Sholom Home Owners Don't Get City Bonds
Wednesday, February 01, 2017 1:35 PM
Architect Ken Piper explains floor plans for the proposed Como Park Senior Living facility.
The city's Housing and Redevelopment Authority has informed the owners of the former Sholom Home property that they will not get $18 million in tax-exempt bonds that they were seeking to convert the abandoned nursing home on Midway Parkway into an assisted living facility for 168 residents.
Carlson CRE, the developers of the former Sholom Home property, was seeking the tax-exempt bonds to provide about half the funding necessary to convert the abandoned nursing home into a facility tentatively named Como Park Senior Living. The property has been vacant since 2009.
David Grzan, president and CEO of the Carlson CRE Group, said in an email to District 10: "We will continue to move forward and hope that this material setback does not render itself fatal to the project."
The District 10 Como Community Council board voted Feb. 21 to support the request. However, HRA received more requests for bonds than it is legally allowed to issue; the Como Park project lost out in the HRA's competitive evaluation process.
The developers told District 10 they intend to gut the four buildings at 1554 Midway Parkway. The nursing home, which could house more than 360 residents, instead would be converted into 143 one-bedroom assisted-living suites, and 25 studio units for memory care. They also plan noticeable exterior upgrades, especially to the original 1929 building. “We’re trying to bring back some of the character of the building,” said Ken Piper, of Tanek Architects.
The site would retain 57 parking spots, which developers say meets city code requirements.
Mix of market-rate and affordable units
Stephanie Hawkinson, of the Landon Group, said that of the 168 total units, 45 would be market-rate apartments renting for about $2,700 a month. The remaining units would qualify as affordable housing for seniors, she said, with subsidized rents ranging from $751-$891 a month.
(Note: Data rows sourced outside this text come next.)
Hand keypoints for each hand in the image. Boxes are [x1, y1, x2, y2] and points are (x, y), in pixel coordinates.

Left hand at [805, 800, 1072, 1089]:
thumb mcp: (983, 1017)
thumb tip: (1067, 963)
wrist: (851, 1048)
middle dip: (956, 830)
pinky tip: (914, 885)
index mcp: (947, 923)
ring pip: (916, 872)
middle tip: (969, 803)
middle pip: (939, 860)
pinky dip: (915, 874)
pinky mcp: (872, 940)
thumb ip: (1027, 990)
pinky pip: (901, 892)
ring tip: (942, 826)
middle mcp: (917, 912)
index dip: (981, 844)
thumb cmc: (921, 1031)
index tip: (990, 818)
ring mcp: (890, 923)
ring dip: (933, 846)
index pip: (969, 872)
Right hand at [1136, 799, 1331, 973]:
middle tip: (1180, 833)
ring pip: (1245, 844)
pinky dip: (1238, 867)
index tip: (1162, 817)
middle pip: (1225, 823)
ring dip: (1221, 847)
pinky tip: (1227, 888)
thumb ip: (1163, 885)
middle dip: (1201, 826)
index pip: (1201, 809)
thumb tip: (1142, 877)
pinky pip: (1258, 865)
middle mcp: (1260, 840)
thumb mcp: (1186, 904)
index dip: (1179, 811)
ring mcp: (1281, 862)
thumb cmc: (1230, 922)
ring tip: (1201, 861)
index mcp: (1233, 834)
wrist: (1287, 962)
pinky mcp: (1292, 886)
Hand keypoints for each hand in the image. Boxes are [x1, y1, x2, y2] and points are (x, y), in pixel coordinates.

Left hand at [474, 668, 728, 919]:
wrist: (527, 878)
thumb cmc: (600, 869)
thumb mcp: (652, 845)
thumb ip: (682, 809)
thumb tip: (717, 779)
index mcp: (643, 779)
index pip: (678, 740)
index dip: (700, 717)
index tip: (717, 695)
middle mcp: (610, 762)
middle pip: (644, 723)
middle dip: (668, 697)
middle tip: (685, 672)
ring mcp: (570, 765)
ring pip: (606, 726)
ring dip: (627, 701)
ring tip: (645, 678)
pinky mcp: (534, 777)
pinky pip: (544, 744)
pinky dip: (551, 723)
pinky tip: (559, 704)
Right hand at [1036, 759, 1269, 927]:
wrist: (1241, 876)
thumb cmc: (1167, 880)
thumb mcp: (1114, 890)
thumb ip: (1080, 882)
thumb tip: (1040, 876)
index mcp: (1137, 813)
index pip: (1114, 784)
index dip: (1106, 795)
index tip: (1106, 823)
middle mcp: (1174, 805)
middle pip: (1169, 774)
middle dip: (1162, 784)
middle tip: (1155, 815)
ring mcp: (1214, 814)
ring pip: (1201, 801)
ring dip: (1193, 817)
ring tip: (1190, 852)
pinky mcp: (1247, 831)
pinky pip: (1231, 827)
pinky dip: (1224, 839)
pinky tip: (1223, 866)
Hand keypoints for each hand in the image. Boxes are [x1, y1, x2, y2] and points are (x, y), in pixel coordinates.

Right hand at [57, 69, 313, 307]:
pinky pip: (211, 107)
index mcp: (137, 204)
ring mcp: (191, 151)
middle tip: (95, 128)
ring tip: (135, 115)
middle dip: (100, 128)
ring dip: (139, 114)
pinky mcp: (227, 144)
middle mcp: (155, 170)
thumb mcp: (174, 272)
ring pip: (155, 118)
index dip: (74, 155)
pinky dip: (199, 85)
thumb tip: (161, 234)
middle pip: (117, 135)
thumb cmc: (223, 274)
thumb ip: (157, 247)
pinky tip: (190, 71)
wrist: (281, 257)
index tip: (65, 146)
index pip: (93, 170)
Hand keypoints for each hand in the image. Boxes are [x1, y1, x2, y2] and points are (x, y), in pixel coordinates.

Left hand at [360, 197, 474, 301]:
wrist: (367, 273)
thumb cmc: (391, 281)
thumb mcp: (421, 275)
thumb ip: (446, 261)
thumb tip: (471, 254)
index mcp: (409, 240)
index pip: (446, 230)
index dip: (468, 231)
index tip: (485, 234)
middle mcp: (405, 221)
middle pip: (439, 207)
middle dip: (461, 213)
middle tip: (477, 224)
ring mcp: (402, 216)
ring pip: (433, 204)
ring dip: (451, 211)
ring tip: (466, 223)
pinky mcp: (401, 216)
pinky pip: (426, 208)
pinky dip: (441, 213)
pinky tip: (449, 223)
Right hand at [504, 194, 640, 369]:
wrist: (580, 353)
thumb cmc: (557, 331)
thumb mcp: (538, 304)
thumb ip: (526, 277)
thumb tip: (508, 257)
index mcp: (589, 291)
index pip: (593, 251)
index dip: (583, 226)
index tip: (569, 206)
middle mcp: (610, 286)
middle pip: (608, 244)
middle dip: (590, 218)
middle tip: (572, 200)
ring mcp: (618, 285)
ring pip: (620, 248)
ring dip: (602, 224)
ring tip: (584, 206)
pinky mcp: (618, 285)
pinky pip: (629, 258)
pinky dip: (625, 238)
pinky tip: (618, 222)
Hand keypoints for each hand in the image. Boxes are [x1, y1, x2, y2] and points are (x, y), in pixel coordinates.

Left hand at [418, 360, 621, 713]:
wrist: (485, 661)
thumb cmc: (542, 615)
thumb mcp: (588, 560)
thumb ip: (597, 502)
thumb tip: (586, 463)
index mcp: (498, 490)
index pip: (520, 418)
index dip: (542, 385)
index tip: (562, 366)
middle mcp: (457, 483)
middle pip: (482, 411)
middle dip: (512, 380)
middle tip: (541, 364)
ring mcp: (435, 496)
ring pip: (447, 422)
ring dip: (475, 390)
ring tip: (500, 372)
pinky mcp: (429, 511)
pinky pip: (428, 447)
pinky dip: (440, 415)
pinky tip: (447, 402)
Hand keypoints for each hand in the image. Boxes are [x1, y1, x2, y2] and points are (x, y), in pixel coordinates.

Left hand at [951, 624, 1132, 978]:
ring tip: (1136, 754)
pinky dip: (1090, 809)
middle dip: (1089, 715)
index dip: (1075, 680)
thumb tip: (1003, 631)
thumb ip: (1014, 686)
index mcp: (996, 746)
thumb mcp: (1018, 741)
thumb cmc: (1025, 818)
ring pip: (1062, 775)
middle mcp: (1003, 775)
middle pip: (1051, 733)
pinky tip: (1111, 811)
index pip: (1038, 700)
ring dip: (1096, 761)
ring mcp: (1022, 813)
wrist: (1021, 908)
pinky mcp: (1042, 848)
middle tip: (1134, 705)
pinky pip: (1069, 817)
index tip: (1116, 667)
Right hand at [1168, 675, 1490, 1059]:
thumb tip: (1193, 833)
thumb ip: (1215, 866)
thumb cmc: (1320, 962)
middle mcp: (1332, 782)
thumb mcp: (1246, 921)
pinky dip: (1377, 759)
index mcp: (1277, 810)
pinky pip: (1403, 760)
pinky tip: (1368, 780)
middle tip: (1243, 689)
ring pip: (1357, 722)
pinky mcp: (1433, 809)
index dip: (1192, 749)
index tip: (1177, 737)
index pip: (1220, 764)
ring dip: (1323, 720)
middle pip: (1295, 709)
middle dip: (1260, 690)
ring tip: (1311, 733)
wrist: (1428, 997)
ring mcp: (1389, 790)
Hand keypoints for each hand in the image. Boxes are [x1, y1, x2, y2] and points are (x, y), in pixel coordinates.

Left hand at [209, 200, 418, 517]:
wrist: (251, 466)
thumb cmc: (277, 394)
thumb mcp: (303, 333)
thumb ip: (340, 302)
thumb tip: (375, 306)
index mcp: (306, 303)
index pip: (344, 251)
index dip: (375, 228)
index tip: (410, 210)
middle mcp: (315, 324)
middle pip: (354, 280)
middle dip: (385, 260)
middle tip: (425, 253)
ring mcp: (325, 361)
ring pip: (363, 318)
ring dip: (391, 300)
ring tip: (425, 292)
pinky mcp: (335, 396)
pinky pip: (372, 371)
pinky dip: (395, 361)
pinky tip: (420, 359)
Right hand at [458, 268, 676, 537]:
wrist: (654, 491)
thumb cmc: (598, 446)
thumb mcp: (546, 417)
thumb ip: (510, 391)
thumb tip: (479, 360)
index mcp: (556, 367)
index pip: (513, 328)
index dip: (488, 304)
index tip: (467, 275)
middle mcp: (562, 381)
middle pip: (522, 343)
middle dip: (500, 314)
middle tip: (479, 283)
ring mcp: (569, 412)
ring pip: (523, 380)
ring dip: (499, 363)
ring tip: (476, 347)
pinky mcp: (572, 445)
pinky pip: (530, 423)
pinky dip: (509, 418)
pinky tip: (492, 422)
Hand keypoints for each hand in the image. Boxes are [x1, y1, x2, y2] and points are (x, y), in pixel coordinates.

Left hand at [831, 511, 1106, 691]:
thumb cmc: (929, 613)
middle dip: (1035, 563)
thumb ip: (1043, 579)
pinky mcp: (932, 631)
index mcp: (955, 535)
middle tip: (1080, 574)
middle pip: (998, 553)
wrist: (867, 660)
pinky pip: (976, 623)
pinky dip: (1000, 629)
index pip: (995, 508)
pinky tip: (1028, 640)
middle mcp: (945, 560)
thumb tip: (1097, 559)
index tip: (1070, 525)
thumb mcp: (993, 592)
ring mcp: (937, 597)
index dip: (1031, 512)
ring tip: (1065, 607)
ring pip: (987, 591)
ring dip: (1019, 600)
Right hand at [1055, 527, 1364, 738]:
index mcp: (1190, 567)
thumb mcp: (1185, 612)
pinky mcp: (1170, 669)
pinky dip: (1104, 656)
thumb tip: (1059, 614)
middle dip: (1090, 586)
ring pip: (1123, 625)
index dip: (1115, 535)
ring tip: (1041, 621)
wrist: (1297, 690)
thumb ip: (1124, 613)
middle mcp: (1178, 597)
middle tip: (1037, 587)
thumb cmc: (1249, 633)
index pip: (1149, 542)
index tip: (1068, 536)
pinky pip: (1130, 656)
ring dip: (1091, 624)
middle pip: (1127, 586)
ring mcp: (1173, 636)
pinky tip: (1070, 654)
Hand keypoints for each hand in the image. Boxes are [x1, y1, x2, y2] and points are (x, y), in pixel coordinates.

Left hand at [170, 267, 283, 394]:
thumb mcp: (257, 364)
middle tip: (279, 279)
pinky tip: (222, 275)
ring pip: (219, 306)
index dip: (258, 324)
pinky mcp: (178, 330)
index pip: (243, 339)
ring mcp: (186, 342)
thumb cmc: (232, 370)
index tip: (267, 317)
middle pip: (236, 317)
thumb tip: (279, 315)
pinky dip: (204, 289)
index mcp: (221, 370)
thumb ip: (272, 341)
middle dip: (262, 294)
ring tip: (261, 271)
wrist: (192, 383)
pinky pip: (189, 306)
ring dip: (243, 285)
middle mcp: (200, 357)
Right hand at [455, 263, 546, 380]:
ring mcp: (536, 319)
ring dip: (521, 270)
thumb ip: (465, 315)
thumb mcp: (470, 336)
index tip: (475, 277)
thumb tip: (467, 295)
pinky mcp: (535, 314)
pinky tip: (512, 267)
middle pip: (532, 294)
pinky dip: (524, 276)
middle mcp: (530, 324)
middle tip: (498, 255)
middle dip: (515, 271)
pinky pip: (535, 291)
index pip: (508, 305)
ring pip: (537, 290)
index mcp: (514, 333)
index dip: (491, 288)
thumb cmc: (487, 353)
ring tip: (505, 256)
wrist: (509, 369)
Under terms of the tax-exempt bonds, the rents must qualify as “affordable” for 30 years, she said.
Dave Carr, of Graham Construction, said that if the bonds were approved, construction could have begun this May and the first residents could have moved in fall 2018. Asbestos remediation actually started in March.
City has more requests than money
The tax-exempt feature of the city bonds is desirable, Hawkinson said, because it makes the project more attractive to other investors. However, the city must work within state-imposed caps of how much tax-exempt bonding it can issue, and requests to the city exceeded the legal cap, Hawkinson said. That means Como Park’s request was competing with other projects.
Before the city issued its decision, she said not receiving the bonds likely could cost the project $5 million short and delay renovation at least 12-18 months.
Under the terms of revenue conduit bonds, Saint Paul is not on the hook for any money because revenue from the project pays off the bonds, said Jenny Wolfe, director of housing for the city’s Department of Planning and Economic Development.